The shoes I wear were made for running, but I don’t run anymore. I walk.
I used to run along the Hudson River in Riverside Park — noticing little except the expanse of water and the overarching sky and the birds overhead — feeling like a bird flying away. Until, after a few miles, reality would hit me and I knew I had to turn and run back to my studio apartment on Riverside Drive, dripping with sweat.
But that was then in New York, and this is now in San Miguel de Allende. Here and now I wear my running shoes to go for long walks every day. I need to get away from this computer screen and use my eyes to take in everything around me. I need to remind myself that I live in beautiful old Mexico now and that Mexico, like an ancient brown-skinned woman in a weathered rebozo, has embraced me.
There is so much to see here, so much to admire and absorb when you walk the streets in daylight. Yes, hotels, restaurants, and galleries are beginning to reopen, with guards at their doors making sure the entrants are wearing face masks and wiping their feet on the disinfectant-filled mats, taking their temperatures with a pistol-like device, urging the application of hand-sanitizing gel, and insisting that everyone sign in (presumably for contact-tracing purposes).
But I prefer to remain outdoors, beneath the glorious blue sky, with my running-shoe-shod feet firmly on the ground. I still walk briskly like a New Yorker, but I see much more now than I would if I were running past it.
Here are just some of the things I’ve seen on recent walks:
But the piece of art that stopped me in my tracks on a recent walk was this sculpture on the grounds of San Miguel’s art and design center, Fábrica La Aurora:
I may have passed it many times before, but this week it spoke to me. The funny little man, nicknamed Timo (from Timoteo, or Timothy) by his creator, Mexican architect-turned-sculptor Rodrigo de la Sierra, I learned, represented how I – and many others, I’m guessing – have been feeling of late: squished between what was and what appears to lie ahead during this coronavirus pandemic. Timo is trying hard not to be engulfed. We want to cheer him on.
I found more of de la Sierra’s Timos in the Interseccion Contemporary Art gallery inside Fábrica La Aurora, where de la Sierra’s sculptures are celebrating their tenth anniversary.

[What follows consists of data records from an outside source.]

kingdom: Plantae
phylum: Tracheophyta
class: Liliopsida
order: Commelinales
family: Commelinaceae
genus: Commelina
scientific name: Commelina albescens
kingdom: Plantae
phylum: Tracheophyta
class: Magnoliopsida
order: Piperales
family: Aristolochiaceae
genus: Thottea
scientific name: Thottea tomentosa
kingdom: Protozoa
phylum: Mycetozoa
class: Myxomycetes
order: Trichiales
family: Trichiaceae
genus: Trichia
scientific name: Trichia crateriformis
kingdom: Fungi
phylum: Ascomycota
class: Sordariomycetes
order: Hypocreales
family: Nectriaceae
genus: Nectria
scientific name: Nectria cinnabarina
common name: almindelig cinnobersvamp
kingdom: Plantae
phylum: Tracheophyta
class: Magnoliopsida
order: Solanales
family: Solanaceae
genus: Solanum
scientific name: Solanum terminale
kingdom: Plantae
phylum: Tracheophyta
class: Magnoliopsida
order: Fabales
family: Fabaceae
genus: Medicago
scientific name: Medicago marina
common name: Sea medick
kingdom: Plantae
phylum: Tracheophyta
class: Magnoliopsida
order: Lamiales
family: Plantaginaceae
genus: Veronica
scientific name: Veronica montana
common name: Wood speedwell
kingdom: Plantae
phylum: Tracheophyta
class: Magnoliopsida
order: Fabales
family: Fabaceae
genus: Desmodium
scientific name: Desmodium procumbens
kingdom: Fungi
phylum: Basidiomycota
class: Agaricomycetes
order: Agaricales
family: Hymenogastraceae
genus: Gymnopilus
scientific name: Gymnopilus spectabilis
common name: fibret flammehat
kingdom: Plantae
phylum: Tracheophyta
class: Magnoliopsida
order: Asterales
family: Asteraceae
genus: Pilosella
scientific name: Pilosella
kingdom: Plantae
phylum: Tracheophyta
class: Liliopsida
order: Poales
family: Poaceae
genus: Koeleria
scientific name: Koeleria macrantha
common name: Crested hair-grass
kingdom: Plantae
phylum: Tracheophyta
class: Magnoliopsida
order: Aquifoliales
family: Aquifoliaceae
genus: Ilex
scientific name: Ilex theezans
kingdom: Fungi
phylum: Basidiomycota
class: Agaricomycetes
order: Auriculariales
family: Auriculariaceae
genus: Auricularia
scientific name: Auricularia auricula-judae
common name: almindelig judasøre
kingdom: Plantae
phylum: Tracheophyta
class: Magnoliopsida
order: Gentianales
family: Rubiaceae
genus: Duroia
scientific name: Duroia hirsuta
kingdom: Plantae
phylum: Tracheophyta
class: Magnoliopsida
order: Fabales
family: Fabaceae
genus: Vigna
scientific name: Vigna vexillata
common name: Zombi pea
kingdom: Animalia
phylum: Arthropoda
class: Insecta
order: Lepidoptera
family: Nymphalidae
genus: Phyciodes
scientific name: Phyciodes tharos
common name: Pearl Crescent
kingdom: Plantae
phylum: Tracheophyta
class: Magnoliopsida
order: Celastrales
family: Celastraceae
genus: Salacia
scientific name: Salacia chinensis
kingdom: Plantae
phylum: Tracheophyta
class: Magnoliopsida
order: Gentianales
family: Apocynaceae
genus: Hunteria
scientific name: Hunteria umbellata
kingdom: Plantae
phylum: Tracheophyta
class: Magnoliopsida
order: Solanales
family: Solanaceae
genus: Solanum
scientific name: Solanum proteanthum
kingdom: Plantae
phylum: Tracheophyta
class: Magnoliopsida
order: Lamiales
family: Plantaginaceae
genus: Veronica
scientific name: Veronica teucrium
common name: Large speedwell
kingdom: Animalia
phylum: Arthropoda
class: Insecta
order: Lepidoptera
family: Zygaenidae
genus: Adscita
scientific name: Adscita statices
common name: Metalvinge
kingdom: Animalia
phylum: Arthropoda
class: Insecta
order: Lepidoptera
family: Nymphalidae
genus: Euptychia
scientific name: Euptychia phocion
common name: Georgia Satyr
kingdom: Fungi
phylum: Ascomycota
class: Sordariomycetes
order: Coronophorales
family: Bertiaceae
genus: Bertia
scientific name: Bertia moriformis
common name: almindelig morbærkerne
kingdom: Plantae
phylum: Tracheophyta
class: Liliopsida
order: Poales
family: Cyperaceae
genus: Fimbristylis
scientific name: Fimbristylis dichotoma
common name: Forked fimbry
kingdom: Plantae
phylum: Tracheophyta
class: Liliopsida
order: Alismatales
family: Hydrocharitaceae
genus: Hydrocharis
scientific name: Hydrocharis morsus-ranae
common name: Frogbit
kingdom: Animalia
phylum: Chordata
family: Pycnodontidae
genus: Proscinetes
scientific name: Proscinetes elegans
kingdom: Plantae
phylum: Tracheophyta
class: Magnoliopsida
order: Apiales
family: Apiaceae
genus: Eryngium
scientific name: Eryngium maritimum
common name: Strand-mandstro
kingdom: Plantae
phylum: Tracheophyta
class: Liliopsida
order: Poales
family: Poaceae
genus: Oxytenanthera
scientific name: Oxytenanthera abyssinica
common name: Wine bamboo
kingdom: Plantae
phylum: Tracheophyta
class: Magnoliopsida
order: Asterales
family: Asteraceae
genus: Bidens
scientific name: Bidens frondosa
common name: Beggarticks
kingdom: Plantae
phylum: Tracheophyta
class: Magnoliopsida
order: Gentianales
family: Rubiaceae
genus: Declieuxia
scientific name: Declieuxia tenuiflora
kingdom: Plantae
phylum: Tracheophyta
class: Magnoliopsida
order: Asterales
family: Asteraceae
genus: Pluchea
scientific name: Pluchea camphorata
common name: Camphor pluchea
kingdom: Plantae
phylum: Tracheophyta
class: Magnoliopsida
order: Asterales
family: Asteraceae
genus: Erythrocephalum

There are Timos in boxes, trying to get out; Timos marching single-file bravely off to war, with scythe-bearing Death following up the rear; Timos in rowboats with no oars, and many more.
In each, this comic figure at first captures our childish imaginations, then he makes us think about the harsh realities of adult life. As one art critic put it, “With a closer study of this character [Timo], one sees a seemingly comic veneer interpreting some real serious stuff.”
Art, I feel, is meant to speak to us and for us, on a mostly visceral level. De la Sierra’s Timo spoke to me wordlessly this week on one of my solo walks and made me feel less alone.